Bill and I both had insomniac tendencies, and our phone conversations at one in the morning became a running joke between the two of us. It started accidentally, Bill didn't realize that I forwarded my desk phone to my cell phone when I'm not in my office. At 1:00 AM one night, my phone rang and I answered it because Drew was out with friends. I was convinced it was bad news. Instead, Bill was on the other end, mortified that he'd reached a live person-"Kiddo, please tell me this is your voicemail." I laughed, and assured him I was awake and waiting for a teenager to return home. We talked about a team we were in the process of recruiting in between Bill's apologies for the unforgivable breach of etiquette.

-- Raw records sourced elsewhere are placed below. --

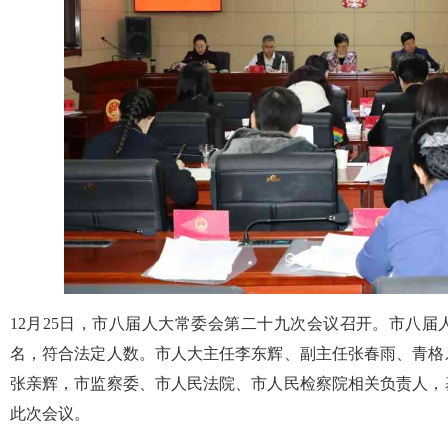
12月25日，市八届人大常委会第二十九次会议召开。市八届人
名，符合法定人数。市人大主任李东辉、副主任张春雨、青格
张亲辉，市监察委、市人民法院、市人民检察院相关负责人，
此次会议。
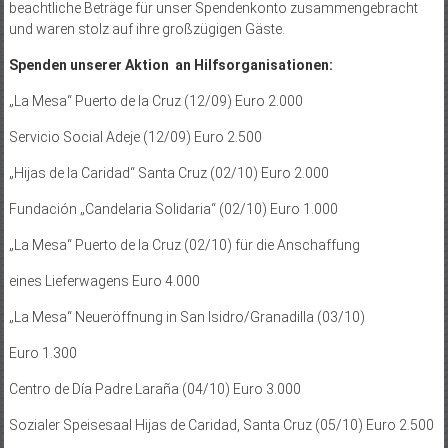
beachtliche Beträge für unser Spendenkonto zusammengebracht
und waren stolz auf ihre großzügigen Gäste.
Spenden unserer Aktion an Hilfsorganisationen:
„La Mesa“ Puerto de la Cruz (12/09) Euro 2.000
Servicio Social Adeje (12/09) Euro 2.500
„Hijas de la Caridad“ Santa Cruz (02/10) Euro 2.000
Fundación „Candelaria Solidaria“ (02/10) Euro 1.000
„La Mesa“ Puerto de la Cruz (02/10) für die Anschaffung
eines Lieferwagens Euro 4.000
„La Mesa“ Neueröffnung in San Isidro/Granadilla (03/10)
Euro 1.300
Centro de Día Padre Laraña (04/10) Euro 3.000
Sozialer Speisesaal Hijas de Caridad, Santa Cruz (05/10) Euro 2.500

Last week, Bill's wife opened their home to anyone who wished to say their final goodbyes to Bill, even though he was unresponsive. So many people who loved him came and sat by his bedside, praying silently, carrying on one sided dialogs, or just caressing his frail hand. I whispered to him my thanks for everything he had done for me, and my regret at not telling him in person. But Bill never wanted to indulge in those maudlin conversations, it would have meant he was accepting defeat at the hand of cancer, and I am sure he outlived all expectations because he never stopped believing that he would prevail. Still, I know he would have been humbled by the outpouring of love that we witnessed in the last week of his life. I'm so grateful to his wife for sacrificing her privacy and permitting so many people to share the final intimate moments of this incredible man's life.
Four years ago, Steve and I had been together for just a year. I was still clinging to insecurities that had festered in the years following my difficult divorce. Somehow, Steve and then Bill and John saw potential and promise beneath my self deprecating exterior. My life has improved exponentially since my husband and these two men entered my life. I'm no longer the scared and insecure young woman that I once was, I've blossomed into the woman I always wanted to be and I owe a debt of gratitude to these gentlemen who believed in me, supported me and bolstered me.
Bill Saunders, September 11th, 2008.
(For those of you knew Bill, you will laugh to know that Bill's true age was a guarded secret.)